Wow, 10 days into the new year already, and no year-summary, no new-year-resolution post or anything the like so far.
In the past I was much quicker with the “assessment” of the year passed, with summarizing if it was a “good” or a “bad” year, which specific events were unique, and above all: How Woodpeckers performed financially. Questions like that were answered quickly in the past: “Was frugal living a success the year before?”, “Did I earn more than year?”, “Did the stash grow?”, “Did my investments perform?”.
So how come that I did not feel like a summary post this time, and even did not yet comprehend Woodpeckers financial performance in 2015 for myself?
- The first reason is:
I start to get bored by my own statistics. Somewhen during this year I recognised that concentrating too much on counting money is indeed a sign that you get old, and more than that, that you obviously do not find much other thrill in life anymore.
So you watch your stash grow in the secret hope that this – one day – will buy you back adventure, a “kick”, the lust for life.
Bad news: This will not happen.
The feeling of being alive cannot be bought. Literature and Myth is full of this, so it is amazing that it took Woodpecker so long to recognize he was on the very same way. Needless to say that this is not the right way to happiness.
- The second reason is:
Financial Performance was crap anyway. Earnings were down (this was intentional as I took two months unpaid off in summer), spending up (we did a hell load of traveling and great short trips this year!) thus savings were down (while still much higher than anticipated), and investment performance was really bad (some not so fortunate investments done).
Overall my current gut feeling is: Earnings were down 10%, spending up 5%, savings down 50% (but still +-15% of income), stash down 10% (due to bad investment performance). The last point is obviously not at all satisfying.
- But the main reason is:
I refuse to let myself being dragged down by a loss of money.
I will be honest: This did drag me down for some time during this year. But now this is overcome.

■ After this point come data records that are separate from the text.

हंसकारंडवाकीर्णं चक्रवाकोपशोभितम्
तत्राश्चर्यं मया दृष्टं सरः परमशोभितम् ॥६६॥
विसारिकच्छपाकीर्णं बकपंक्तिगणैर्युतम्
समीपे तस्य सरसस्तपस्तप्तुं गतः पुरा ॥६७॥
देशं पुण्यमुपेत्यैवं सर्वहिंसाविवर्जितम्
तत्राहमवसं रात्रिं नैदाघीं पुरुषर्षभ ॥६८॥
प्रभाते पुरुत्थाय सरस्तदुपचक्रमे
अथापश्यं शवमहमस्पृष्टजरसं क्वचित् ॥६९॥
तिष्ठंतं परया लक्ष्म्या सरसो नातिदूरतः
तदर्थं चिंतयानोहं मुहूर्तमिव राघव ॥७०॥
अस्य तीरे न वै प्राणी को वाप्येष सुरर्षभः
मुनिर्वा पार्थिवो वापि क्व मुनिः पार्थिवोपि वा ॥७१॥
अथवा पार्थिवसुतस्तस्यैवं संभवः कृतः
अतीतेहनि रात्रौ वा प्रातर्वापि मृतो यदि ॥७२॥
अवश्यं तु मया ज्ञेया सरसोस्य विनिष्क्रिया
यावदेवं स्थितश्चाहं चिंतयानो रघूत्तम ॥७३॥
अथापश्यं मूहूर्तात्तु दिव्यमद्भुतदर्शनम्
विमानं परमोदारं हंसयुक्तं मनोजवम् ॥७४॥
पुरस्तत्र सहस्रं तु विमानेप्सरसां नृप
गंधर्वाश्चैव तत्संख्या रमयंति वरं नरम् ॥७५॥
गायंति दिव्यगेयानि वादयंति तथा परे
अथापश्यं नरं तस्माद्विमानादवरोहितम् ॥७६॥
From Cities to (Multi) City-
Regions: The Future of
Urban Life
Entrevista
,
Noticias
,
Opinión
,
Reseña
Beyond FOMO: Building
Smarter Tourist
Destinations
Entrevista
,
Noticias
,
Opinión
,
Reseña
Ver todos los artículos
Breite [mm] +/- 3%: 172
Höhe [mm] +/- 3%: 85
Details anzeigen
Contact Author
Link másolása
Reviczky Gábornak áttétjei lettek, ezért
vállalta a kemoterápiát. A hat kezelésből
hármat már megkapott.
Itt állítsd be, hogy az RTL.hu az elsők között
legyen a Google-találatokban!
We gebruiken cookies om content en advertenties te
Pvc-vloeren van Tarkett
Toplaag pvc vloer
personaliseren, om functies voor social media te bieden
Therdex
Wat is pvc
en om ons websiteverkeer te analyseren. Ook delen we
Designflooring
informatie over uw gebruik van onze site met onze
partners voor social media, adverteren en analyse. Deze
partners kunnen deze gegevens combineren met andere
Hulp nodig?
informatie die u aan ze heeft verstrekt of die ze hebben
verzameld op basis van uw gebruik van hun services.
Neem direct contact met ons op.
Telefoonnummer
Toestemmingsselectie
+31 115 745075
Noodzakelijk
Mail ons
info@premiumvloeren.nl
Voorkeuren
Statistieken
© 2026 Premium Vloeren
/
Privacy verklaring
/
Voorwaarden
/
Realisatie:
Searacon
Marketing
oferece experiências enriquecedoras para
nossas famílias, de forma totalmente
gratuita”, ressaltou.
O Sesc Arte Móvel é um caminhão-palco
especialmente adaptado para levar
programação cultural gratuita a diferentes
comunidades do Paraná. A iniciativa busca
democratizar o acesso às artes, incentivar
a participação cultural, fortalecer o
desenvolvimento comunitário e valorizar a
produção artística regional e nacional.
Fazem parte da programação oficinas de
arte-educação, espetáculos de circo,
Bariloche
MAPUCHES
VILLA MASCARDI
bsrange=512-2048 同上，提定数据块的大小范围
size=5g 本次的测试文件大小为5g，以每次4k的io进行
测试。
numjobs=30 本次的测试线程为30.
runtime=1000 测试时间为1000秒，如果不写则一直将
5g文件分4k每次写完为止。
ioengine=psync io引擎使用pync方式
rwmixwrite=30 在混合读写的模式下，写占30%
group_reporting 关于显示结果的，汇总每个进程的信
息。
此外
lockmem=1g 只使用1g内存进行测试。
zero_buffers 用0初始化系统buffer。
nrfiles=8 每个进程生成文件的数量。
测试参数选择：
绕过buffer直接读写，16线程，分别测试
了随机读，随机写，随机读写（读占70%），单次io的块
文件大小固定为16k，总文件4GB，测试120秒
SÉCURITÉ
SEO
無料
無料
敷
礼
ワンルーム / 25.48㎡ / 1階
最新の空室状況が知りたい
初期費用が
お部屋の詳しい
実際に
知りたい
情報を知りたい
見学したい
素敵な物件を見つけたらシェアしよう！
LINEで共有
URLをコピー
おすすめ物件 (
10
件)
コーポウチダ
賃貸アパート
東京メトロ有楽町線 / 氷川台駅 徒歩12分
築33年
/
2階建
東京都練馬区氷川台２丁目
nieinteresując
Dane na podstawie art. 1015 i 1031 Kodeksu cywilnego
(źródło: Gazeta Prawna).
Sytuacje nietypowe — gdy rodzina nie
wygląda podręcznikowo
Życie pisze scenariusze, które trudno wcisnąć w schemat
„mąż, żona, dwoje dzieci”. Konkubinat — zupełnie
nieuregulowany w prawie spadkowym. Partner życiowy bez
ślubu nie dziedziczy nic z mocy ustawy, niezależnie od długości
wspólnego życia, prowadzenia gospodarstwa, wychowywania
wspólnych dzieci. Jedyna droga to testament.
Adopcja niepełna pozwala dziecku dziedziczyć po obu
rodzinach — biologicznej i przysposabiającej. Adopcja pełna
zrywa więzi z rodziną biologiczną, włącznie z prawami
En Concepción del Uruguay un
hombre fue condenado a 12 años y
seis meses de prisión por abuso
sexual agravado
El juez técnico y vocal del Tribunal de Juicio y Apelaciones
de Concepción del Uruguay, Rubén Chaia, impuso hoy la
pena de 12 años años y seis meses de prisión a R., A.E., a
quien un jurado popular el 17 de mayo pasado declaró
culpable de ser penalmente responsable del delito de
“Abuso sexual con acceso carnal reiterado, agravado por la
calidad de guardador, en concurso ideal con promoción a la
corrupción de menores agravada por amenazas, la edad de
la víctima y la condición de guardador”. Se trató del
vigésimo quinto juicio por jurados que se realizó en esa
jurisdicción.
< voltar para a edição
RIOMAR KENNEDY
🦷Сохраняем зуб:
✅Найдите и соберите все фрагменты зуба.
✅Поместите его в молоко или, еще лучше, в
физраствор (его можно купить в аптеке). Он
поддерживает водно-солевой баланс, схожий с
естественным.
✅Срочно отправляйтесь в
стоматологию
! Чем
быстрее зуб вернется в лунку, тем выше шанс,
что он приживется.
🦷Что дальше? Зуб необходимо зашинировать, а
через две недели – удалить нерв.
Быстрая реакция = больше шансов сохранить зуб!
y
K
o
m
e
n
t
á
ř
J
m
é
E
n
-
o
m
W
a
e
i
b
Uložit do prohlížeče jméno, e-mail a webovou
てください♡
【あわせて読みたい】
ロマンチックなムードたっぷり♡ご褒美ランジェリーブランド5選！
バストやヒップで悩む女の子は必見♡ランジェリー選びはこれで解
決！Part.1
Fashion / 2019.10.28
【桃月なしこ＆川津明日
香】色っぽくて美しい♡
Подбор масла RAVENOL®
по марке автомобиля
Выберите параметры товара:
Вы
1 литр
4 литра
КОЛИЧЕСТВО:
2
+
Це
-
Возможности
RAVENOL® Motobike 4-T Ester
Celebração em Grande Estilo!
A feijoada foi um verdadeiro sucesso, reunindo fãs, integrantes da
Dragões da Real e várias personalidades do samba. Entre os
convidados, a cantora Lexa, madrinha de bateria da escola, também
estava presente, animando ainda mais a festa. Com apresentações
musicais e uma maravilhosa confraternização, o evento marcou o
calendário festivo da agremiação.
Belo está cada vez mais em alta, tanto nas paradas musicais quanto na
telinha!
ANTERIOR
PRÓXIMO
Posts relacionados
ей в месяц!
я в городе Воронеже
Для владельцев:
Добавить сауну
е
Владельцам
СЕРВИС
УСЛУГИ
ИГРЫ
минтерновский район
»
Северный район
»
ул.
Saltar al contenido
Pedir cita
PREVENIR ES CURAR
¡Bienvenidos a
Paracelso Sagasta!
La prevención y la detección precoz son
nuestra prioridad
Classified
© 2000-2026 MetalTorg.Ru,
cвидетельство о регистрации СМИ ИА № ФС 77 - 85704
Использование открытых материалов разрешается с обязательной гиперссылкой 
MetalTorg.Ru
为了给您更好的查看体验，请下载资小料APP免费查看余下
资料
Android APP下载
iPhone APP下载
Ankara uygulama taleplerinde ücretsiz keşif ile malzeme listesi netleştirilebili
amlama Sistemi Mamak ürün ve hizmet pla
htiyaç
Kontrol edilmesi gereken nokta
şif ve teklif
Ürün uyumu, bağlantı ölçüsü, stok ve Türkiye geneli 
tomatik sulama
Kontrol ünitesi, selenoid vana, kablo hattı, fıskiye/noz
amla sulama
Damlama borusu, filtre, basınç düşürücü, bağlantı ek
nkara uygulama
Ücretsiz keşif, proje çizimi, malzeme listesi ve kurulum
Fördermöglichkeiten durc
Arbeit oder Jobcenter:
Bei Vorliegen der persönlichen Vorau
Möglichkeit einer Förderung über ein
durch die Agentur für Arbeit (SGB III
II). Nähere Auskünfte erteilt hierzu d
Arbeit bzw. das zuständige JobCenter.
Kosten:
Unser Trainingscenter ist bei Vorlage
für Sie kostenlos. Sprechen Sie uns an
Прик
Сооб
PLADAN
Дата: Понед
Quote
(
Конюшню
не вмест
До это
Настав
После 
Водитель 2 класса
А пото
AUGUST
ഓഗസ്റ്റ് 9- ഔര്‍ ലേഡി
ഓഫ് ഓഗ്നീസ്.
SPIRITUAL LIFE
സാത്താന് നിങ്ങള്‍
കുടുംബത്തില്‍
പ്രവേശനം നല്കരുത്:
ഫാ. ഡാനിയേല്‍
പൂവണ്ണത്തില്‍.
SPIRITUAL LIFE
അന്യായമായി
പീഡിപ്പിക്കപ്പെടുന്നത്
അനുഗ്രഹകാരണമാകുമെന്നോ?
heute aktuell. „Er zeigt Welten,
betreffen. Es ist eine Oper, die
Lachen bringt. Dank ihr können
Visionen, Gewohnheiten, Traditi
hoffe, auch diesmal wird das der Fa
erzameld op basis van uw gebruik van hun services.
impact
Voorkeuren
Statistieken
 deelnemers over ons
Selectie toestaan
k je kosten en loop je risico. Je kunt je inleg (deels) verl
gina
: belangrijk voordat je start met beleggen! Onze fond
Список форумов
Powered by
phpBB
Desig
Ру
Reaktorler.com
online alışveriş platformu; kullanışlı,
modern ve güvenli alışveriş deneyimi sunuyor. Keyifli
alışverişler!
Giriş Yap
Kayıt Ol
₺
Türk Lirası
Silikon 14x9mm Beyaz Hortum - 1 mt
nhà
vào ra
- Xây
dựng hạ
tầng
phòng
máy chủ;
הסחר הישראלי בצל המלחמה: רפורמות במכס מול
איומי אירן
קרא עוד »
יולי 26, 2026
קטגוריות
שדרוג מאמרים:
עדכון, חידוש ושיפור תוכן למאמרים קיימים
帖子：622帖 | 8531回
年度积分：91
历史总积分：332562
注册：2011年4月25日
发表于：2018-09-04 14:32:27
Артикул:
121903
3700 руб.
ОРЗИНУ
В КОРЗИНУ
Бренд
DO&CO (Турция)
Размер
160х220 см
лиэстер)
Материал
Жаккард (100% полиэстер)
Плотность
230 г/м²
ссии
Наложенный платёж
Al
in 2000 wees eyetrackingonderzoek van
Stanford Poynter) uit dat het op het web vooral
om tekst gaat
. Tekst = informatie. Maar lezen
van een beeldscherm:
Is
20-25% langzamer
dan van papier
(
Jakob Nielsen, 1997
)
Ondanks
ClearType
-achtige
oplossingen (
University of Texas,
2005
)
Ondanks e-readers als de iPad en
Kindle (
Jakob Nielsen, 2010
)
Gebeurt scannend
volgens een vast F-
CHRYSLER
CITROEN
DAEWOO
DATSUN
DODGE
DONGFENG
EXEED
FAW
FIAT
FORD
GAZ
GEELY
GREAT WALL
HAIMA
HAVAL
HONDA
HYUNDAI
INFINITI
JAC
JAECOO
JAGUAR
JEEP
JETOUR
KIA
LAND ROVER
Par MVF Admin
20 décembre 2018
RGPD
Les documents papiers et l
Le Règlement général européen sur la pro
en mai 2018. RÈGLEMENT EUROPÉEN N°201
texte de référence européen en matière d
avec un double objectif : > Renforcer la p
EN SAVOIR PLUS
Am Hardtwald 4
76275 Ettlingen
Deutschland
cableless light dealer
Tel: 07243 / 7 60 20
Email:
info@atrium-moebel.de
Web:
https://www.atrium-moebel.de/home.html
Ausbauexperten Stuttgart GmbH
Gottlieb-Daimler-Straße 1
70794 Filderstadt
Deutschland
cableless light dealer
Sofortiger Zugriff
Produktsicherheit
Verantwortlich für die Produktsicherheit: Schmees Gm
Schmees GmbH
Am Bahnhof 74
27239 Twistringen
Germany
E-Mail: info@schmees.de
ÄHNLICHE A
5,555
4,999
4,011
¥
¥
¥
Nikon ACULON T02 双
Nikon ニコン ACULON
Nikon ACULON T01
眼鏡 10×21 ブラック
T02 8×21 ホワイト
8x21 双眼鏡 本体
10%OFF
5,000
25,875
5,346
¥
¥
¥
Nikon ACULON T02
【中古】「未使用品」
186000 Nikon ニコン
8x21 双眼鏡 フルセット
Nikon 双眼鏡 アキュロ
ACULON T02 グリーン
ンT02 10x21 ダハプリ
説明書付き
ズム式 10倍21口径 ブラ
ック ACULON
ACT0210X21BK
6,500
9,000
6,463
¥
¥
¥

Thus one of the two great gifts to me this year was that I overcame my addiction to “make money” and to overcome the correlation of my mood with the performance of my portfolio. The increasing focus on financial performance is THE great danger when going down the frugal living, early retirement, and the “I let my money work for me”-road. You may also simply call this temptation greed. Despite what some idiots today may try to tell you, greed is not good, not even for yourself. It will dry you out and make you a lifeless and bitter person if you yield to it. I see it all around and I am thankful I was allowed to pass this test.
Please be careful here and very honest to yourselves!
- The fourth reason is:
It was easier for me to shift away from penny counting because offline social life expanded tremendously during 2014. I made a row of new friends, old friendships that lay in hibernation for a decade were revived.
Most important Woodpecker joined an international organization and met more different and inspiring people during this year than the total five years before. This was my second gift and continues to be an amazing and vitalizing experience. Very much recommended to everyone. Look around you and instead of counting money, go out and invest in people. Find clubs, societies, associations, whatever and give it a try. Contact people of your youth and propose to meet. Shut down the internet and get out! Drink beers (or juice if you prefer), travel and intentionally mix up with people you found strange or different before. Open yourself, listen to them, talk about god and the world and the big things. Connect on a deeper, personal level. Do things together, enjoy nature together, plan and dream.
This is life! And not your bank-account or you facebook chat.
So if you are solely looking for advise for extreme early retirement or perfection in frugal living, you might better want to leave this blog, I will not follow that extreme road anymore.
If you feel like there is something more in life than retiring early or frugal living, and that efficient spending is merely one tool helping you on your search for those “bigger” things, then you’d better stay, there is more to come.
OK, having said all of this, was it a good year then?
Oh yes, it was. It was not always an easy year, and Woodpecker plus family had their share of crisis this time. But I firmly believe sometimes crisis is needed to muster the energy for real change.
And without change, life is nothing for me.
This is what also gives me hope when I see the world around:
Yes, there seems to be crisis everywhere you look.
But what if this crises will lead to a change to the better instead of doom?I think this is very well possible, and if you look carefully you will see a lot of signs that most crisis today turn out much less bad than anticipated by the hysteric public mood. Young people (and those young at heart) seem less and less willing to follow yesterday’s black and white schemes to solve today’s complex problems.
And most if not all doom scenarios are simply void after some years (and get postponed again and again by their advocates 🙂 ).
This is a good sign, although few people yet seem to write about it.
Thus: Spirits up and forward to a great 2015 and a bright future beyond!